━━ MATERIAL PROVIDED

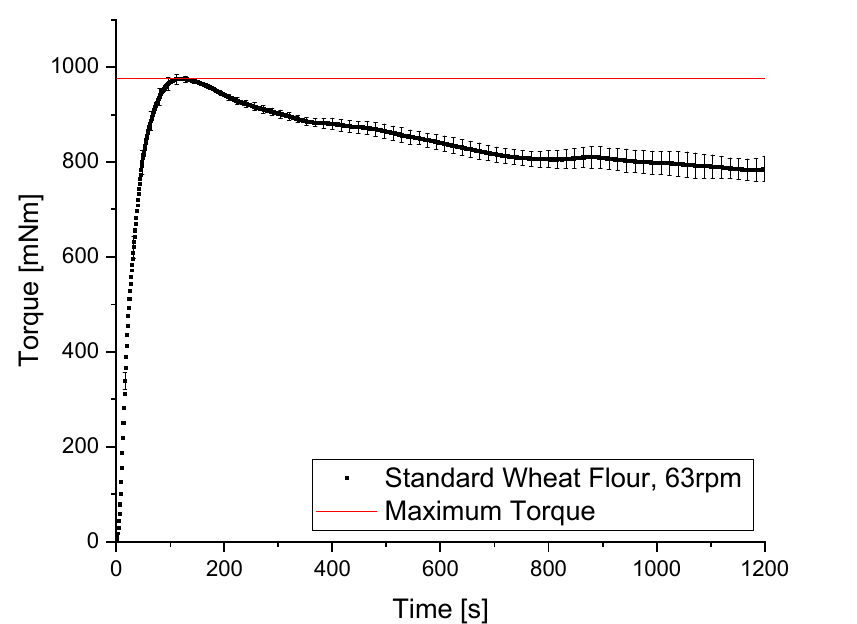
Figure 2. Kneading curve for standard wheat flour measured in a torque recording Z-Kneader (DoughLAB). Maximum peak resistance is marked at 976 mNm. Means are shown with standard deviation (n = 3). Table 1. Selected kneading times to evaluate the network evolution along the ongoing kneading process of standard wheat flour water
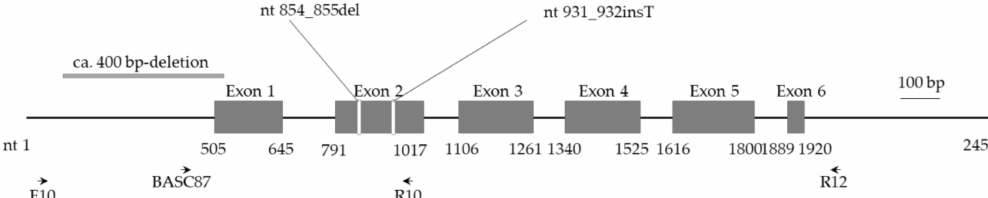
Figure 3. Schematic structure of Asc1 from SLL in the DDBJ/EMBL/GenBank databases identified as accession #AF198177. Asc1 is composed of 6 exons and encodes an ASC1 protein of 308 amino acids. Primers indicated by arrows are listed in Table 2. The primer set BASC87+R12 was used to amplify a ca. 1600-bp fragment containing Asc1 for cloning and sequencing. The primer set F10+R10 was used to detect the ca. 400-bp deletion including the 5 (cid:48) -UTR and part of the 5 (cid:48) ORF of Asc1 . White gaps shown in exon 2 represent a two-nucleotide deletion reported in SLL cv. Aichi-first and found in SLJ PER018894 and SLC M5-3 in this study and a nucleotide insertion found in SP PER018805, respectively. An approximately 400-bp deletion including the upstream region and part of the 5 (cid:48) ORF region indicated by a gray bar has been reported in SC and SG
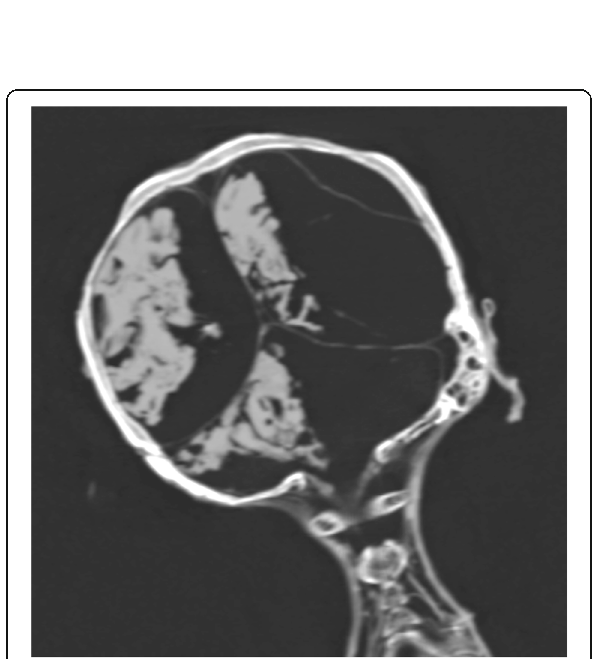
Fig. 4 Coronal CT image of the head and neck of mummy “ Unknown-Woman-A. ” The head is tilted to the right, and the desiccated brain is seen shifted to the right side of the cranial cavity. Teeth attrition could be seen through the gaping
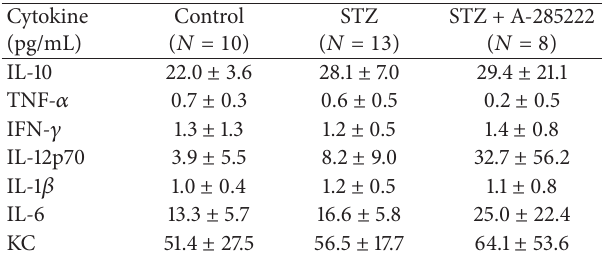
Table 1: A-285222 treatment does not affect plasma cytokine levels in diabetic NFAT-luc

━━━━

AIM OF THE EXERCISE ▸ Pick out all lines from the data above in which the word "shown" appears.

RESULT BELOW ▸
Figure 2. Kneading curve for standard wheat flour measured in a torque recording Z-Kneader (DoughLAB). Maximum peak resistance is marked at 976 mNm. Means are shown with standard deviation (n = 3). Table 1. Selected kneading times to evaluate the network evolution along the ongoing kneading process of standard wheat flour water
Figure 3. Schematic structure of Asc1 from SLL in the DDBJ/EMBL/GenBank databases identified as accession #AF198177. Asc1 is composed of 6 exons and encodes an ASC1 protein of 308 amino acids. Primers indicated by arrows are listed in Table 2. The primer set BASC87+R12 was used to amplify a ca. 1600-bp fragment containing Asc1 for cloning and sequencing. The primer set F10+R10 was used to detect the ca. 400-bp deletion including the 5 (cid:48) -UTR and part of the 5 (cid:48) ORF of Asc1 . White gaps shown in exon 2 represent a two-nucleotide deletion reported in SLL cv. Aichi-first and found in SLJ PER018894 and SLC M5-3 in this study and a nucleotide insertion found in SP PER018805, respectively. An approximately 400-bp deletion including the upstream region and part of the 5 (cid:48) ORF region indicated by a gray bar has been reported in SC and SG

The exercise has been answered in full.